Records excerpted from a collection
--- START ---
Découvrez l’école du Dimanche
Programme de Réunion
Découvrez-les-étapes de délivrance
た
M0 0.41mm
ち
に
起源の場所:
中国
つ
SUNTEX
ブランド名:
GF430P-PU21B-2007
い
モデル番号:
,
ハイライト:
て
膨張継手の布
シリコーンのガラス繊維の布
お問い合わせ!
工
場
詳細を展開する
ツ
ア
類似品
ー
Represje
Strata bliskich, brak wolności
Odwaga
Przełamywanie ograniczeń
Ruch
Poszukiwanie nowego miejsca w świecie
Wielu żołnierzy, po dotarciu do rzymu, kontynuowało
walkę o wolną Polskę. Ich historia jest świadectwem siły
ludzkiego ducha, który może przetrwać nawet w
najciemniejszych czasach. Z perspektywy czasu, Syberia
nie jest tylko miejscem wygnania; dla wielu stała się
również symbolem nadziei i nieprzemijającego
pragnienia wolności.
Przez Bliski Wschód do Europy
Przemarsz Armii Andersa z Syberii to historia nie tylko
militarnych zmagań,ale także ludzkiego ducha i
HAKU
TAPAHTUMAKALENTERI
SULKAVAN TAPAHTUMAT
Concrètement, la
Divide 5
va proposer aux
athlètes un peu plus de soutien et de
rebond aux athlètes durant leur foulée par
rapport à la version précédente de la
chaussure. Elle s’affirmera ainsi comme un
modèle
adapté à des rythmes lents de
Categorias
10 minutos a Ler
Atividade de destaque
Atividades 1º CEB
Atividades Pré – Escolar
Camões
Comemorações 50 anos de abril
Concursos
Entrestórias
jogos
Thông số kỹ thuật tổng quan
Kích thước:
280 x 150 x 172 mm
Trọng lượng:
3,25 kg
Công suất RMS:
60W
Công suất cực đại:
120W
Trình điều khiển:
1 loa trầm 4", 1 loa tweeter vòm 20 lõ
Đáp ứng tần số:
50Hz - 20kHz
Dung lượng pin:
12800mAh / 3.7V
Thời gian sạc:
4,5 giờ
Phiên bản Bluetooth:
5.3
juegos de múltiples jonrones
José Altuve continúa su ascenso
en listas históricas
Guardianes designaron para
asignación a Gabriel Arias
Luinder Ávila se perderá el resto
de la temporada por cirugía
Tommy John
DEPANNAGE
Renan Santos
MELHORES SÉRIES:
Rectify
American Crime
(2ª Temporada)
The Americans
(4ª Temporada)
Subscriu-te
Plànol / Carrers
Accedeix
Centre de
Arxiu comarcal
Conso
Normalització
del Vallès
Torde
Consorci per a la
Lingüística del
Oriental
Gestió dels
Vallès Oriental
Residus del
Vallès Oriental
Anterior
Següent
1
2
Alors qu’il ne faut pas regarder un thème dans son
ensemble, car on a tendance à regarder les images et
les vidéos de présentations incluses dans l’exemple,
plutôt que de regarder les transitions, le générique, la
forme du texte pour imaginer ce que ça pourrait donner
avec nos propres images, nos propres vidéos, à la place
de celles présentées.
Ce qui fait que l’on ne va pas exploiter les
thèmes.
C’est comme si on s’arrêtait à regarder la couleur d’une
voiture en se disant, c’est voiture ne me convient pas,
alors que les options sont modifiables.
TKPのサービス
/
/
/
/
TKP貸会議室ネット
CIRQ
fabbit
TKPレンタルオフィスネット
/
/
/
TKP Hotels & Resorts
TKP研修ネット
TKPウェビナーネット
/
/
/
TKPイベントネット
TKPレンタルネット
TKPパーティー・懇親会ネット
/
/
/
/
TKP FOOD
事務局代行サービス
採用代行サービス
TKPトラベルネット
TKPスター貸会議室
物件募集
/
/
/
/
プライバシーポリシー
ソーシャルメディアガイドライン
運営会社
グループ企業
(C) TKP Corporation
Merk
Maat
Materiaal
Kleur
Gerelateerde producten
--- END ---
§ **The problem**: Reproduce the entries above in full, so that each one reads exactly as before.

§ **Solution to this problem**:
Découvrez l’école du Dimanche
Programme de Réunion
Découvrez-les-étapes de délivrance
た
M0 0.41mm
ち
に
起源の場所:
中国
つ
SUNTEX
ブランド名:
GF430P-PU21B-2007
い
モデル番号:
,
ハイライト:
て
膨張継手の布
シリコーンのガラス繊維の布
お問い合わせ!
工
場
詳細を展開する
ツ
ア
類似品
ー
Represje
Strata bliskich, brak wolności
Odwaga
Przełamywanie ograniczeń
Ruch
Poszukiwanie nowego miejsca w świecie
Wielu żołnierzy, po dotarciu do rzymu, kontynuowało
walkę o wolną Polskę. Ich historia jest świadectwem siły
ludzkiego ducha, który może przetrwać nawet w
najciemniejszych czasach. Z perspektywy czasu, Syberia
nie jest tylko miejscem wygnania; dla wielu stała się
również symbolem nadziei i nieprzemijającego
pragnienia wolności.
Przez Bliski Wschód do Europy
Przemarsz Armii Andersa z Syberii to historia nie tylko
militarnych zmagań,ale także ludzkiego ducha i
HAKU
TAPAHTUMAKALENTERI
SULKAVAN TAPAHTUMAT
Concrètement, la
Divide 5
va proposer aux
athlètes un peu plus de soutien et de
rebond aux athlètes durant leur foulée par
rapport à la version précédente de la
chaussure. Elle s’affirmera ainsi comme un
modèle
adapté à des rythmes lents de
Categorias
10 minutos a Ler
Atividade de destaque
Atividades 1º CEB
Atividades Pré – Escolar
Camões
Comemorações 50 anos de abril
Concursos
Entrestórias
jogos
Thông số kỹ thuật tổng quan
Kích thước:
280 x 150 x 172 mm
Trọng lượng:
3,25 kg
Công suất RMS:
60W
Công suất cực đại:
120W
Trình điều khiển:
1 loa trầm 4", 1 loa tweeter vòm 20 lõ
Đáp ứng tần số:
50Hz - 20kHz
Dung lượng pin:
12800mAh / 3.7V
Thời gian sạc:
4,5 giờ
Phiên bản Bluetooth:
5.3
juegos de múltiples jonrones
José Altuve continúa su ascenso
en listas históricas
Guardianes designaron para
asignación a Gabriel Arias
Luinder Ávila se perderá el resto
de la temporada por cirugía
Tommy John
DEPANNAGE
Renan Santos
MELHORES SÉRIES:
Rectify
American Crime
(2ª Temporada)
The Americans
(4ª Temporada)
Subscriu-te
Plànol / Carrers
Accedeix
Centre de
Arxiu comarcal
Conso
Normalització
del Vallès
Torde
Consorci per a la
Lingüística del
Oriental
Gestió dels
Vallès Oriental
Residus del
Vallès Oriental
Anterior
Següent
1
2
Alors qu’il ne faut pas regarder un thème dans son
ensemble, car on a tendance à regarder les images et
les vidéos de présentations incluses dans l’exemple,
plutôt que de regarder les transitions, le générique, la
forme du texte pour imaginer ce que ça pourrait donner
avec nos propres images, nos propres vidéos, à la place
de celles présentées.
Ce qui fait que l’on ne va pas exploiter les
thèmes.
C’est comme si on s’arrêtait à regarder la couleur d’une
voiture en se disant, c’est voiture ne me convient pas,
alors que les options sont modifiables.
TKPのサービス
/
/
/
/
TKP貸会議室ネット
CIRQ
fabbit
TKPレンタルオフィスネット
/
/
/
TKP Hotels & Resorts
TKP研修ネット
TKPウェビナーネット
/
/
/
TKPイベントネット
TKPレンタルネット
TKPパーティー・懇親会ネット
/
/
/
/
TKP FOOD
事務局代行サービス
採用代行サービス
TKPトラベルネット
TKPスター貸会議室
物件募集
/
/
/
/
プライバシーポリシー
ソーシャルメディアガイドライン
運営会社
グループ企業
(C) TKP Corporation
Merk
Maat
Materiaal
Kleur
Gerelateerde producten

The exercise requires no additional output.